START MATERIAL PROVIDED
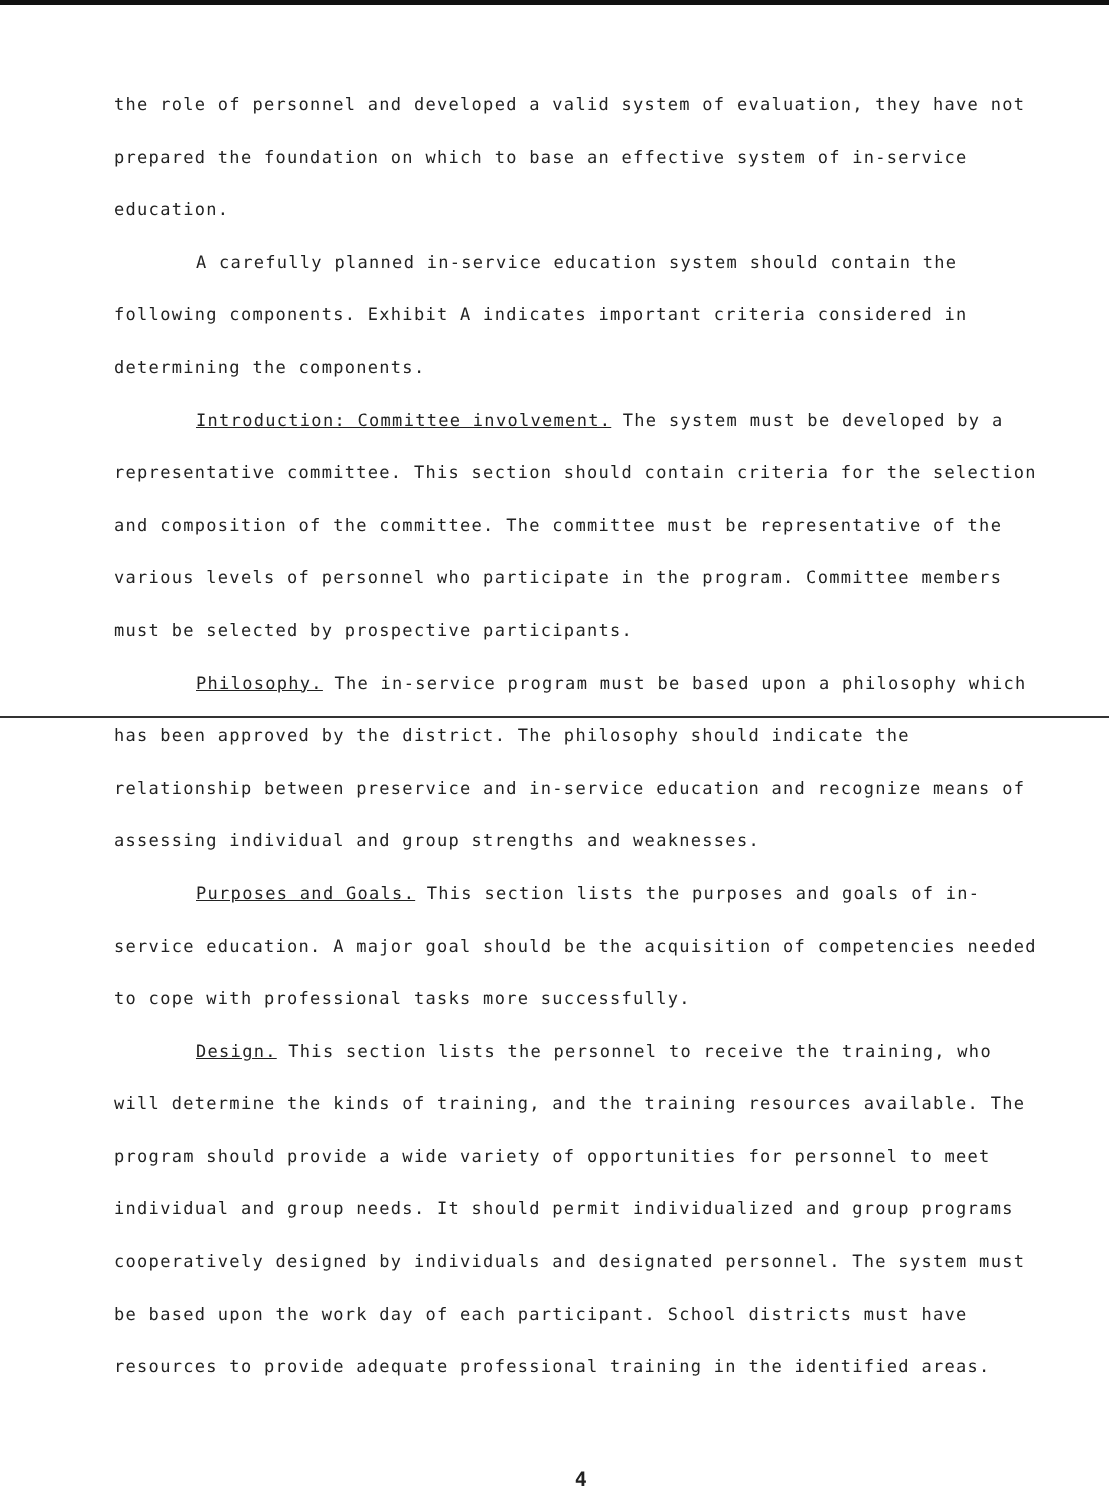the role of personnel and developed a valid system of evaluation, they have not prepared the foundation on which to base an effective system of in-service education.
A carefully planned in-service education system should contain the following components. Exhibit A indicates important criteria considered in determining the components.
Introduction: Committee involvement. The system must be developed by a representative committee. This section should contain criteria for the selection and composition of the committee. The committee must be representative of the various levels of personnel who participate in the program. Committee members must be selected by prospective participants.
Philosophy. The in-service program must be based upon a philosophy which has been approved by the district. The philosophy should indicate the relationship between preservice and in-service education and recognize means of assessing individual and group strengths and weaknesses.
Purposes and Goals. This section lists the purposes and goals of in-service education. A major goal should be the acquisition of competencies needed to cope with professional tasks more successfully.
Design. This section lists the personnel to receive the training, who will determine the kinds of training, and the training resources available. The program should provide a wide variety of opportunities for personnel to meet individual and group needs. It should permit individualized and group programs cooperatively designed by individuals and designated personnel. The system must be based upon the work day of each participant. School districts must have resources to provide adequate professional training in the identified areas.
4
END MATERIAL PROVIDED
■ EXERCISE GOAL:
Only the lines from the one that holds "Introduction: Committee involvement." through the end of the records should appear in the answer, each restated exactly.

■ OUTPUT OF THE EXERCISE:
Introduction: Committee involvement. The system must be developed by a representative committee. This section should contain criteria for the selection and composition of the committee. The committee must be representative of the various levels of personnel who participate in the program. Committee members must be selected by prospective participants.
Philosophy. The in-service program must be based upon a philosophy which has been approved by the district. The philosophy should indicate the relationship between preservice and in-service education and recognize means of assessing individual and group strengths and weaknesses.
Purposes and Goals. This section lists the purposes and goals of in-service education. A major goal should be the acquisition of competencies needed to cope with professional tasks more successfully.
Design. This section lists the personnel to receive the training, who will determine the kinds of training, and the training resources available. The program should provide a wide variety of opportunities for personnel to meet individual and group needs. It should permit individualized and group programs cooperatively designed by individuals and designated personnel. The system must be based upon the work day of each participant. School districts must have resources to provide adequate professional training in the identified areas.
4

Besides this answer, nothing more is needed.